Diminishing the impact of impact statements. The Trump administration will complete a draft proposal to streamline environmental permitting for big infrastructure projects by next month according to an administration official.  Completion of the draft will mark a key step in its controversial effort to cut red tape for industry over the objections of conservationists.

The draft rule to reform NEPA would be sent to the White House Office of Information and Regulatory Affairs (OIRA) for review in June. It is unclear how fast OIRA will be able to turn the rule around.

President Donald Trump kickstarted the effort to reform the bedrock environmental law for the first time in 40 years with an executive order in 2017, saying the federal environmental review process for major projects was overly complex and had led to unnecessary delays.

The 2017 order required CEQ to carry out two main tasks: require that one federal agency, instead of multiple agencies, take the lead on a NEPA review; and set a goal of completing the process within two years.

The administration has had a dismal record when it comes to meeting NEPA requirements. Efforts to skirt around NEPA rules have been soundly rebuffed by the courts. Whatever the administration’s final proposed rule, it will be challenged in the courts.

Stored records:

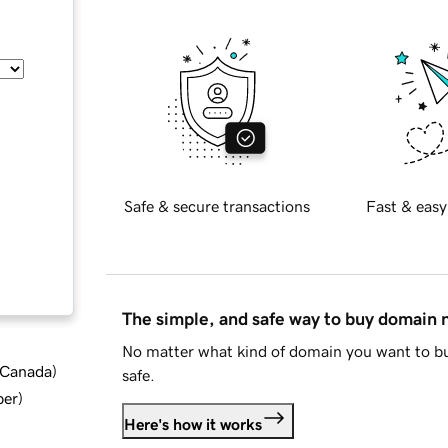
Safe & secure transactions
Fast & easy
The simple, and safe way to buy domain
No matter what kind of domain you want to bu
d Canada
)
safe.
ber
)
Here's how it works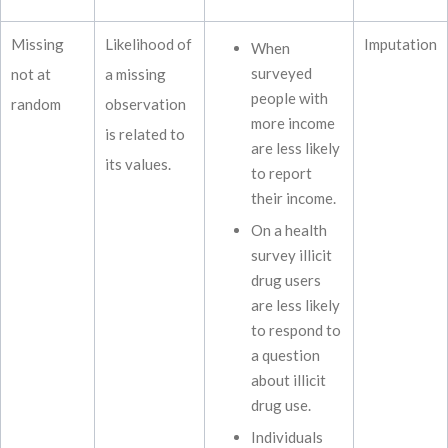
Missing
Likelihood of
Imputation
When
surveyed
not at
a missing
people with
random
observation
more income
is related to
are less likely
its values.
to report
their income.
On a health
survey illicit
drug users
are less likely
to respond to
a question
about illicit
drug use.
Individuals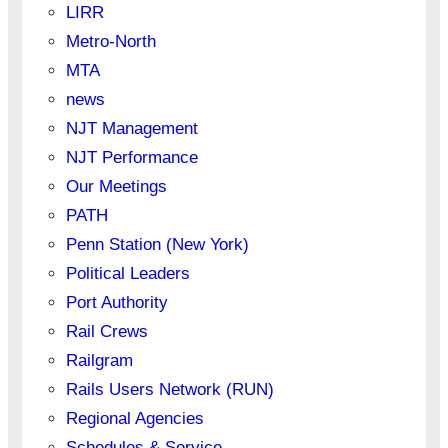
LIRR
Metro-North
MTA
news
NJT Management
NJT Performance
Our Meetings
PATH
Penn Station (New York)
Political Leaders
Port Authority
Rail Crews
Railgram
Rails Users Network (RUN)
Regional Agencies
Schedules & Service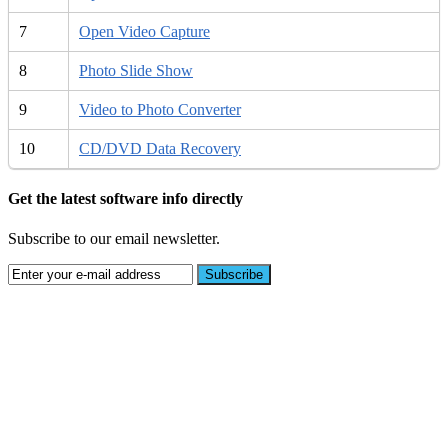
7
Open Video Capture
8
Photo Slide Show
9
Video to Photo Converter
10
CD/DVD Data Recovery
Get the latest software info directly
Subscribe to our email newsletter.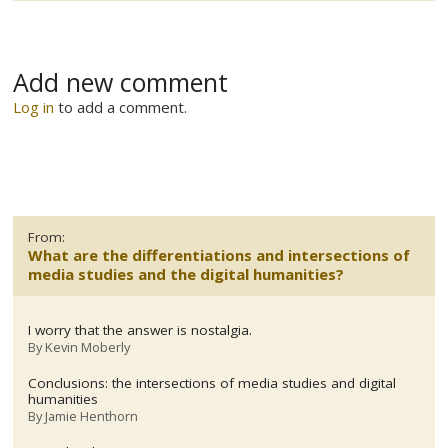
Add new comment
Log in
to add a comment.
From:
What are the differentiations and intersections of
media studies and the digital humanities?
I worry that the answer is nostalgia.
By
Kevin Moberly
Conclusions: the intersections of media studies and digital
humanities
By
Jamie Henthorn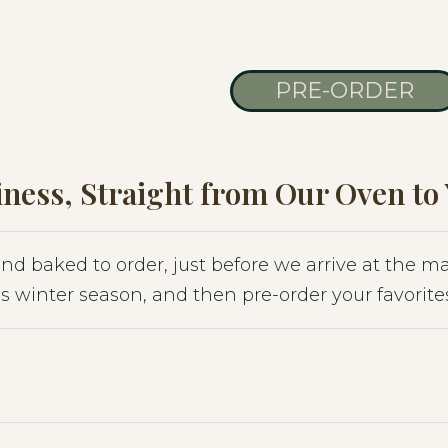
PRE-ORDER
ness, Straight from Our Oven to
 and baked to order, just before we arrive at the 
s winter season, and then pre-order your favorites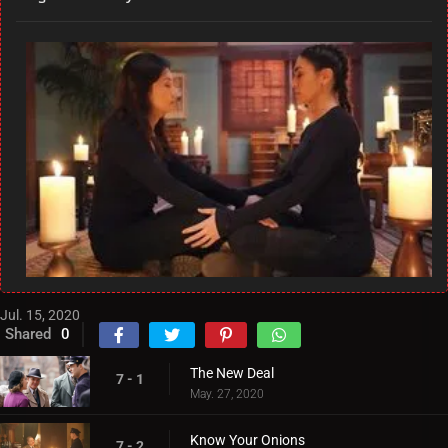
Jul. 15, 2020
Shared
0
The New Deal
7 - 1
May. 27, 2020
Know Your Onions
7 - 2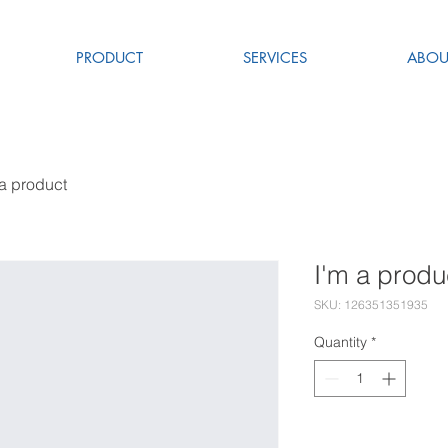
PRODUCT
SERVICES
ABOU
 a product
I'm a produ
SKU: 126351351935
Quantity
*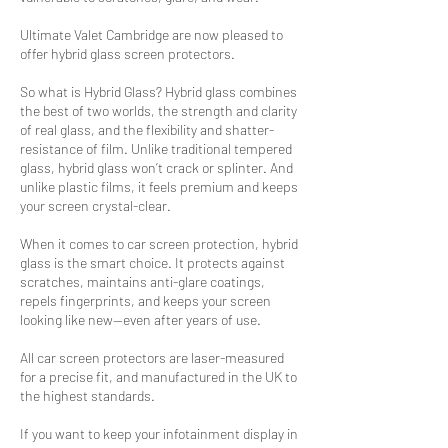
Ultimate Valet Cambridge are now pleased to
offer hybrid glass screen protectors.
So what is Hybrid Glass? Hybrid glass combines
the best of two worlds, the strength and clarity
of real glass, and the flexibility and shatter-
resistance of film. Unlike traditional tempered
glass, hybrid glass won’t crack or splinter. And
unlike plastic films, it feels premium and keeps
your screen crystal-clear.
When it comes to car screen protection, hybrid
glass is the smart choice. It protects against
scratches, maintains anti-glare coatings,
repels fingerprints, and keeps your screen
looking like new—even after years of use.
All car screen protectors are laser-measured
for a precise fit, and manufactured in the UK to
the highest standards.
If you want to keep your infotainment display in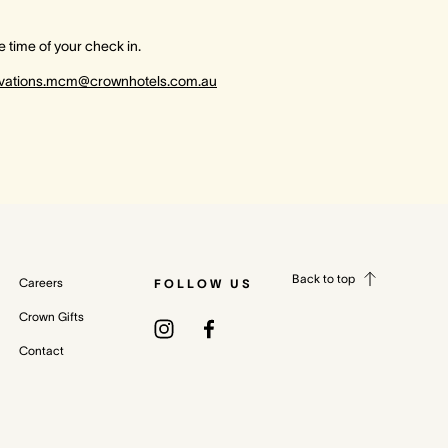
 time of your check in.
rvations.mcm@crownhotels.com.au
Back to top
Careers
FOLLOW US
Crown Gifts
Contact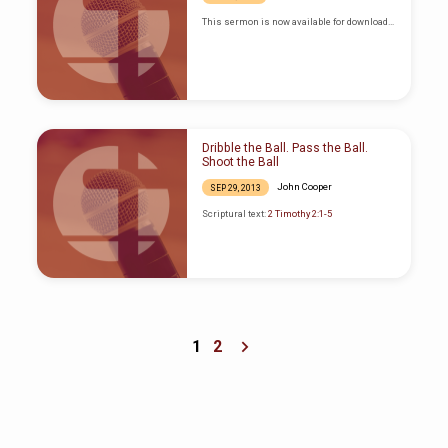
This sermon is now available for download…
Dribble the Ball. Pass the Ball.
Shoot the Ball
John Cooper
SEP 29, 2013
Scriptural text:
2 Timothy 2:1-5
1
2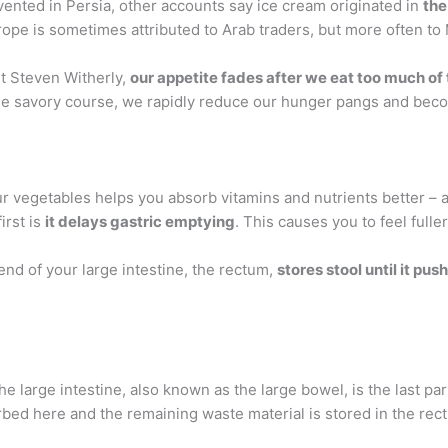
ented in Persia, other accounts say ice cream originated in
the
rope is sometimes attributed to Arab traders, but more often to
st Steven Witherly,
our appetite fades after we eat too much of
he savory course, we rapidly reduce our hunger pangs and becom
ur vegetables helps you absorb vitamins and nutrients better – 
irst is
it delays gastric emptying
. This causes you to feel fuller
d of your large intestine, the rectum,
stores stool until it pus
The large intestine, also known as the large bowel, is the last par
orbed here and the remaining waste material is stored in the r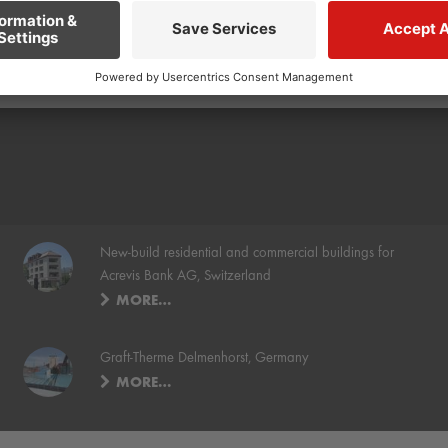
New-build residential and commercial buildings for
Acrevis Bank AG, Switzerland
MORE…
Graft-Therme Delmenhorst, Germany
MORE…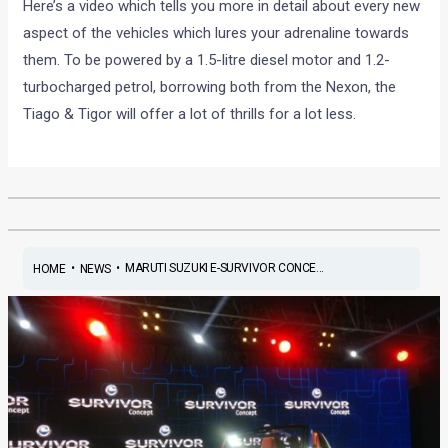
Here’s a video which tells you more in detail about every new
aspect of the vehicles which lures your adrenaline towards
them. To be powered by a 1.5-litre diesel motor and 1.2-
turbocharged petrol, borrowing both from the Nexon, the
Tiago & Tigor will offer a lot of thrills for a lot less.
•
•
MARUTI SUZUKI E-SURVIVOR CONCE...
HOME
NEWS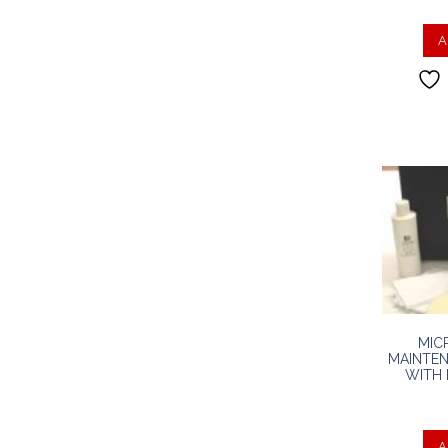
A
MIC
MAINTEN
WITH 
A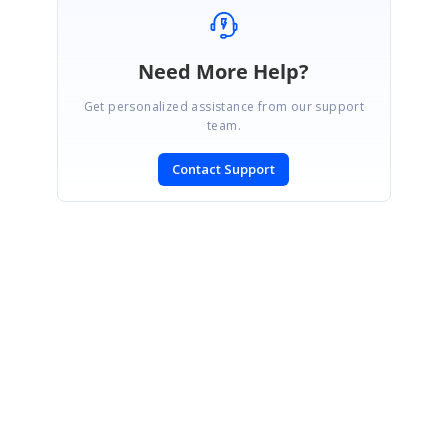
Need More Help?
Get personalized assistance from our support
team.
Contact Support
SIGN IN
To post a reply.
CONTACT US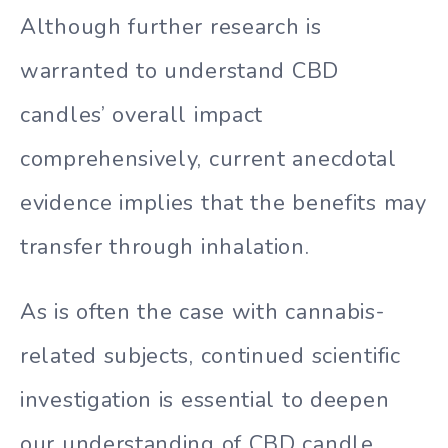
Although further research is
warranted to understand CBD
candles’ overall impact
comprehensively, current anecdotal
evidence implies that the benefits may
transfer through inhalation.
As is often the case with cannabis-
related subjects, continued scientific
investigation is essential to deepen
our understanding of CBD candle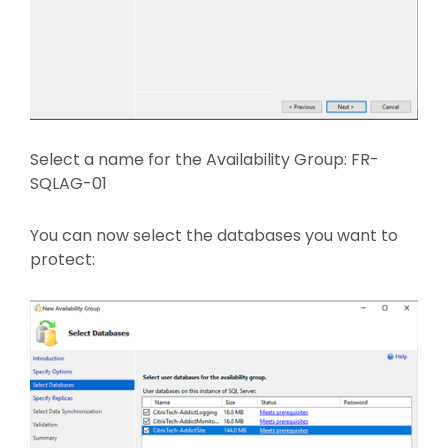
Select a name for the Availability Group: FR-
SQLAG-01
You can now select the databases you want to
protect: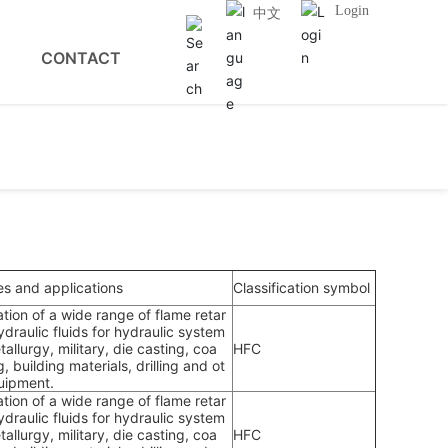
Login
中文
CONTACT
es and applications
Classification symbol
ation of a wide range of flame retar
draulic fluids for hydraulic system
tallurgy, military, die casting, coa
HFC
g, building materials, drilling and ot
uipment.
ation of a wide range of flame retar
draulic fluids for hydraulic system
tallurgy, military, die casting, coa
HFC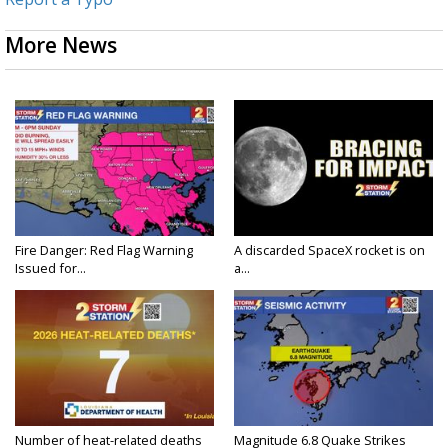
More News
Fire Danger: Red Flag Warning
A discarded SpaceX rocket is on
Issued for...
a...
Number of heat-related deaths
Magnitude 6.8 Quake Strikes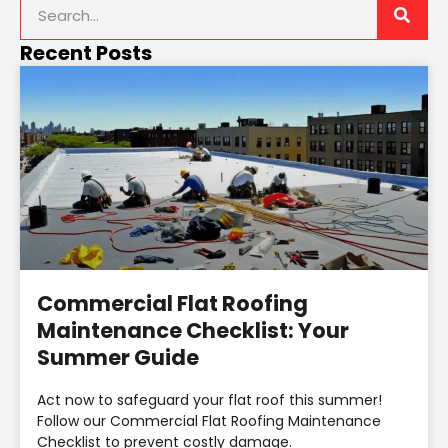
Recent Posts
Commercial Flat Roofing
Maintenance Checklist: Your
Summer Guide
Act now to safeguard your flat roof this summer!
Follow our Commercial Flat Roofing Maintenance
Checklist to prevent costly damage.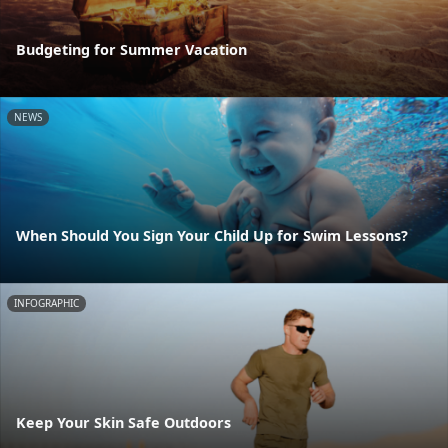
Budgeting for Summer Vacation
NEWS
When Should You Sign Your Child Up for Swim Lessons?
INFOGRAPHIC
Keep Your Skin Safe Outdoors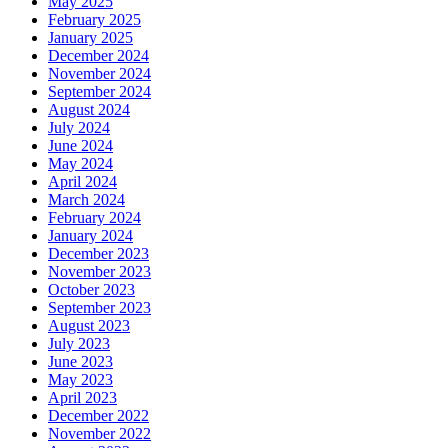
May 2025
February 2025
January 2025
December 2024
November 2024
September 2024
August 2024
July 2024
June 2024
May 2024
April 2024
March 2024
February 2024
January 2024
December 2023
November 2023
October 2023
September 2023
August 2023
July 2023
June 2023
May 2023
April 2023
December 2022
November 2022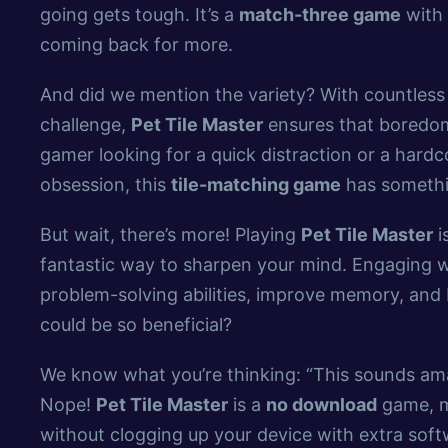
going gets tough. It’s a
match-three game
with 
coming back for more.
And did we mention the variety? With countless 
challenge,
Pet Tile Master
ensures that boredom 
gamer looking for a quick distraction or a hard
obsession, this
tile-matching game
has somethi
But wait, there’s more! Playing
Pet Tile Master
i
fantastic way to sharpen your mind. Engaging w
problem-solving abilities, improve memory, an
could be so beneficial?
We know what you’re thinking: “This sounds am
Nope!
Pet Tile Master
is a
no download
game, m
without clogging up your device with extra softwa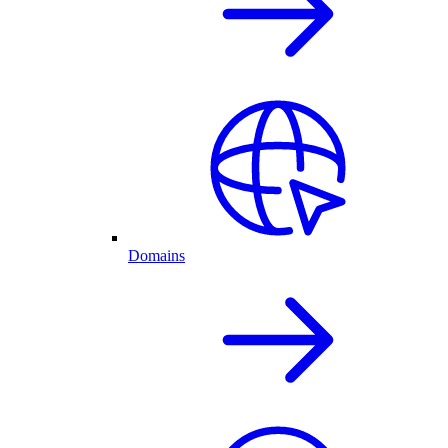
Domains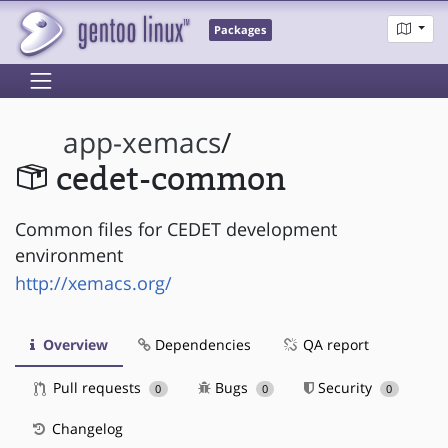
Packages
app-xemacs
/
cedet-common
Common files for CEDET development
environment
http://xemacs.org/
Overview
Dependencies
QA report
Pull requests
Bugs
Security
0
0
0
Changelog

THINGS TO DO.
- A) Repeat the passage on NEPA reform word for word, starting with "President Donald Trump" and going on through "within two years.".
- B) Write the next part of the passage on the Trump administration's NEPA reform, picking up after its final sentence.
The records are not required for any of this work.

RESPONSES PER TASK.
- A)
President Donald Trump kickstarted the effort to reform the bedrock environmental law for the first time in 40 years with an executive order in 2017, saying the federal environmental review process for major projects was overly complex and had led to unnecessary delays.

The 2017 order required CEQ to carry out two main tasks: require that one federal agency, instead of multiple agencies, take the lead on a NEPA review; and set a goal of completing the process within two years.

- B)
Democratic contenders for the presidency

Your money’s no good here. Democratic contender Julián Castro said Thursday he has signed onto the “No Fossil Fuel Money” pledge, swearing off money from oil executives, lobbyists or PACs. Castro tweeted that his campaign has refused contributions from PACs, corporations, and lobbyists since Day One, but is now refusing contributions from oil, gas and coal executives “so you know my priorities are with the health of our families, climate and democracy.”

The Sunrise Movement and other progressive climate advocate organizations consider the pledge a requirement for their support.

No moonshine. Democratic presidential hopeful Klobuchar proposes revamping EPA ethanol rules governing how small refineries are exempted from the nation’s biofuel laws, a proposal aimed at boosting her standing in the politically critical state of Iowa.

Say it ain’t so Joe:  Former Vice President Joe Biden is expected to unveil his climate change plan any day now, and he’s under increasing pressure from environmentalists who want him to take a strong position against fossil fuels.

The former Delaware senator has touted his decades-long environmental record in Congress and the Obama White House, but progressives argue that his approach to climate change is outdated and his record is anything but spotless.

Biden’s position on climate could open him up to further attacks from the left wing of the party and create an obstacle to winning the party’s nomination, especially since the environment is the main concern for liberal voters.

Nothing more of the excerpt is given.